(INFORMATION PROVIDED)

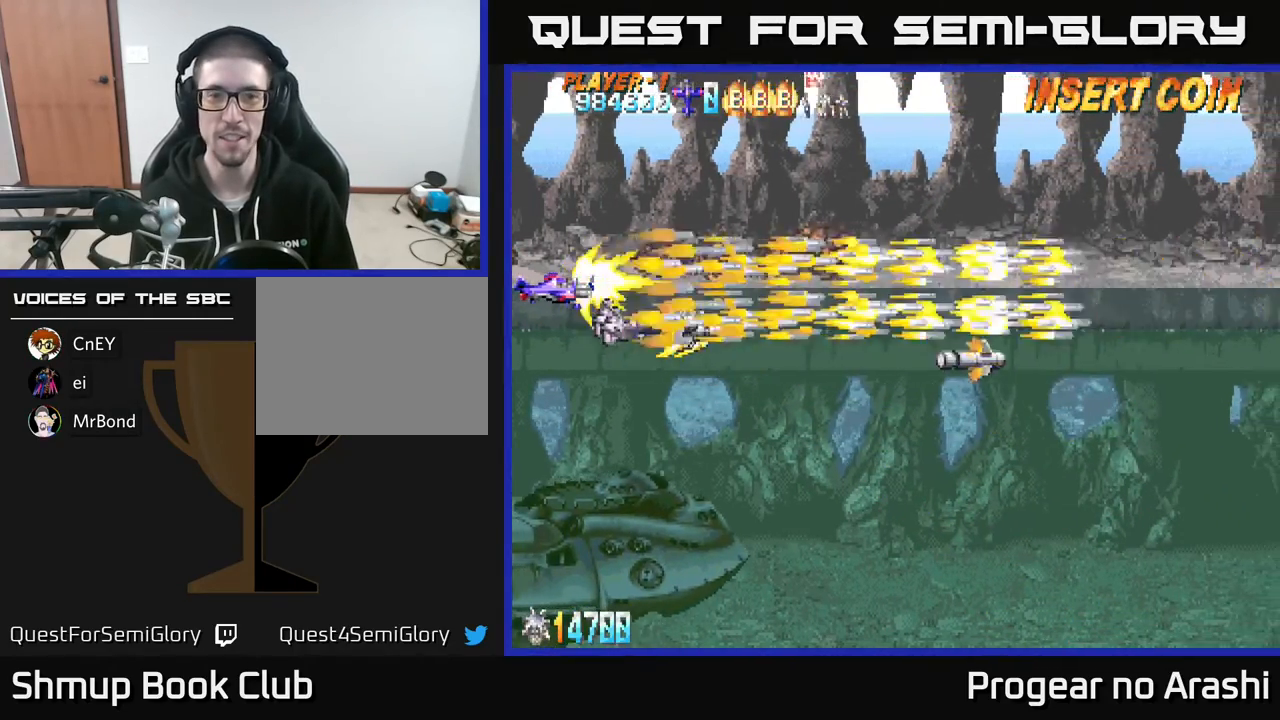
{"buttons": ["X", "DPAD_DOWN"], "left_stick": "center", "events": [[367, "DPAD_DOWN", "down"]]}
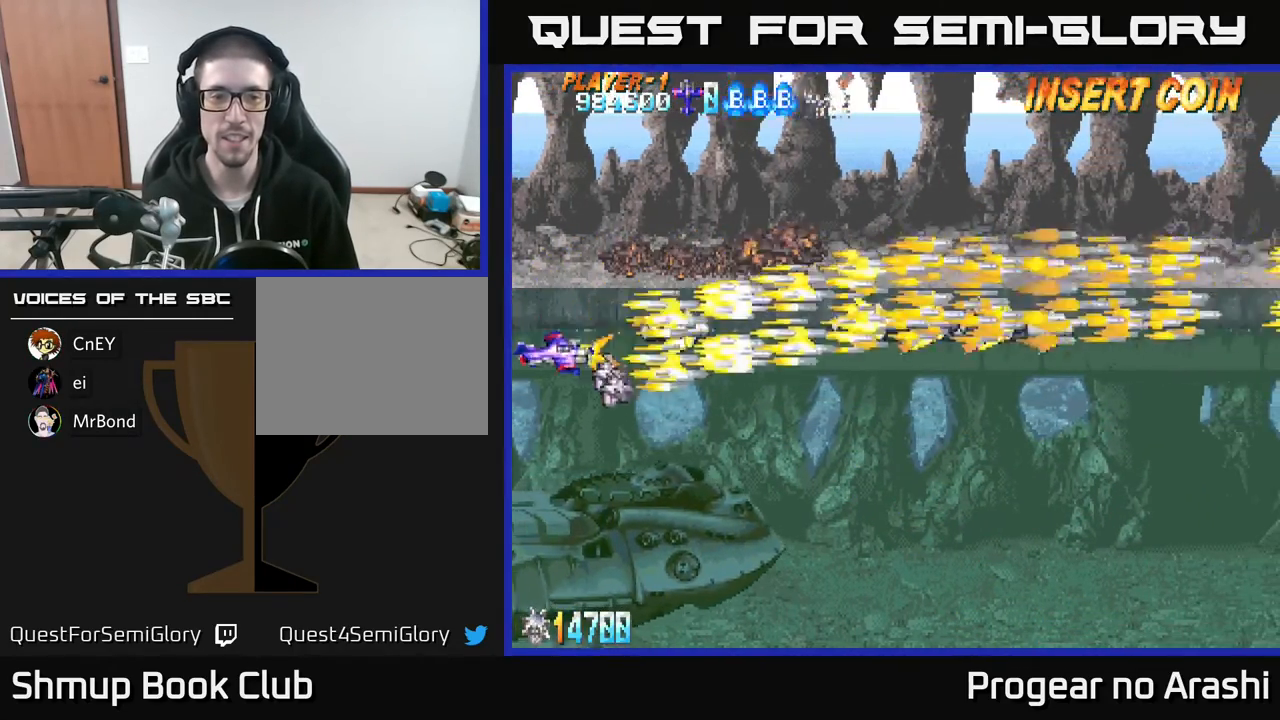
{"buttons": ["X", "DPAD_LEFT"], "left_stick": "center", "events": [[400, "DPAD_DOWN", "up"], [400, "DPAD_LEFT", "down"]]}
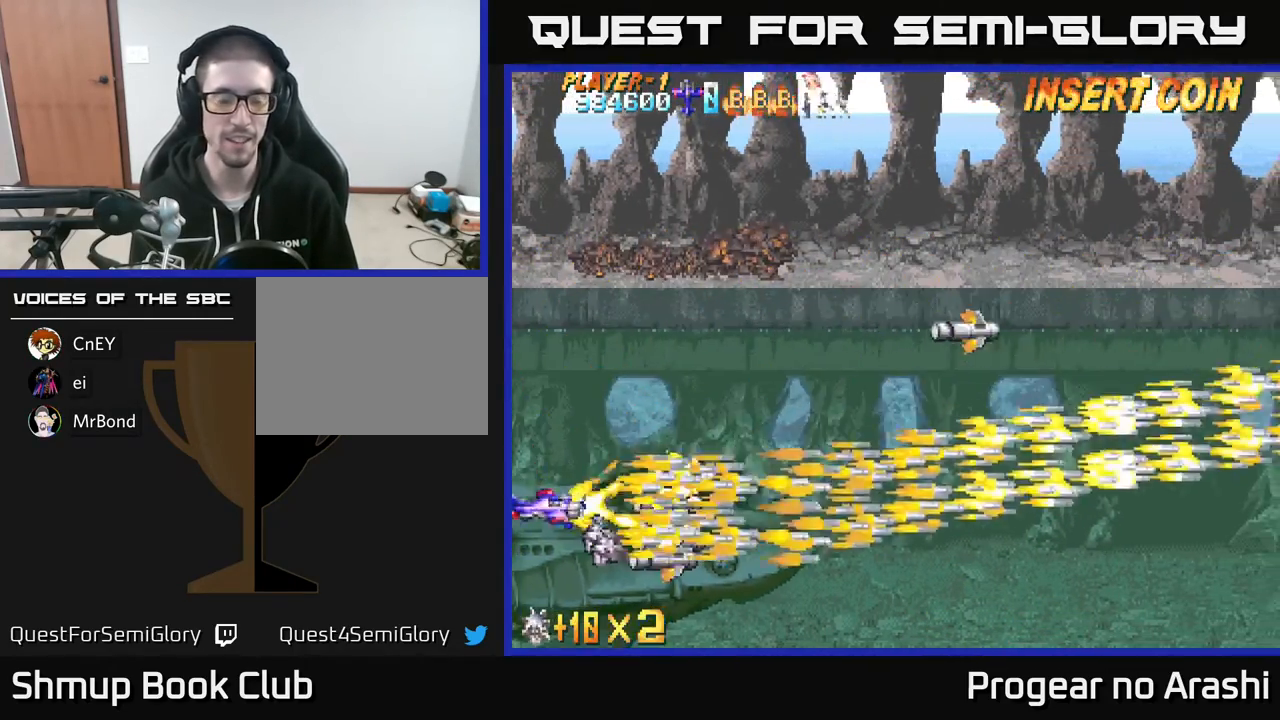
{"buttons": ["X"], "left_stick": "center", "events": [[67, "DPAD_LEFT", "up"]]}
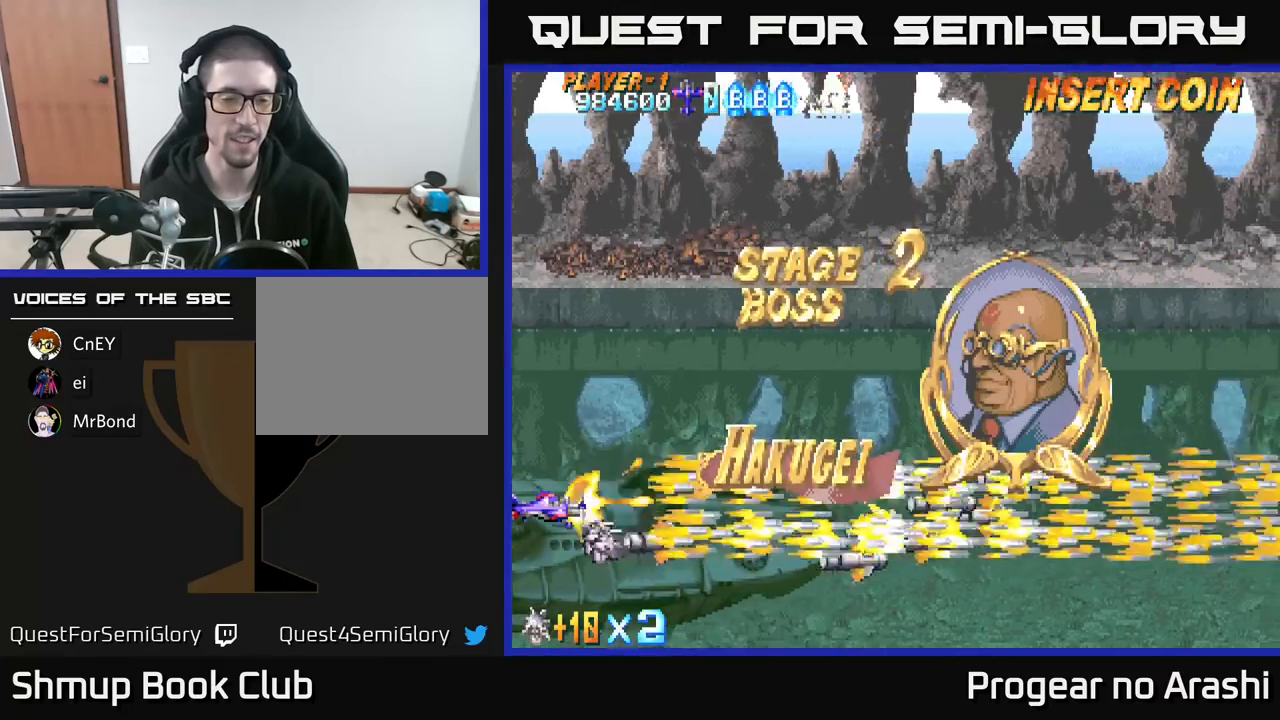
{"buttons": ["X"], "left_stick": "center", "events": []}
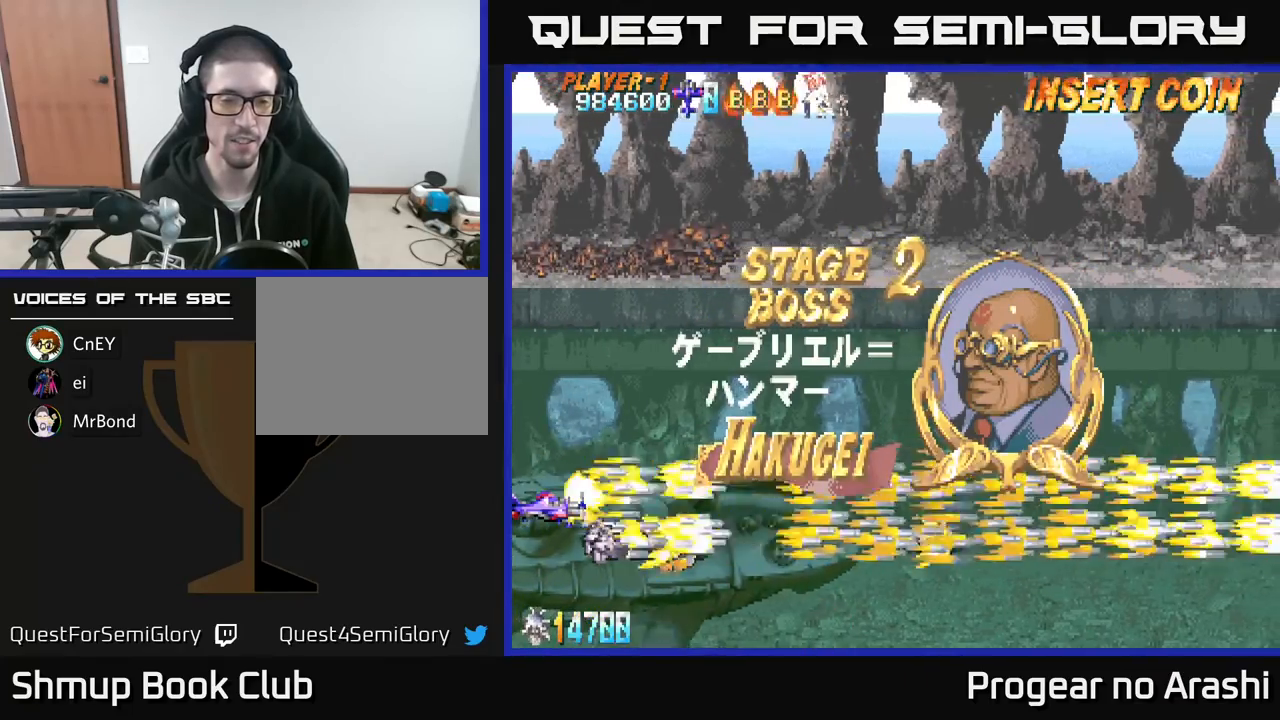
{"buttons": ["X"], "left_stick": "center", "events": [[133, "DPAD_RIGHT", "down"], [267, "DPAD_RIGHT", "up"]]}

(End INFORMATION PROVIDED)

| WORK ORDER |
Print every record above exactly, but no pictures.

| ANSWER TO THE EXERCISE |
{"buttons": ["X", "DPAD_DOWN"], "left_stick": "center", "events": [[367, "DPAD_DOWN", "down"]]}
{"buttons": ["X", "DPAD_LEFT"], "left_stick": "center", "events": [[400, "DPAD_DOWN", "up"], [400, "DPAD_LEFT", "down"]]}
{"buttons": ["X"], "left_stick": "center", "events": [[67, "DPAD_LEFT", "up"]]}
{"buttons": ["X"], "left_stick": "center", "events": []}
{"buttons": ["X"], "left_stick": "center", "events": [[133, "DPAD_RIGHT", "down"], [267, "DPAD_RIGHT", "up"]]}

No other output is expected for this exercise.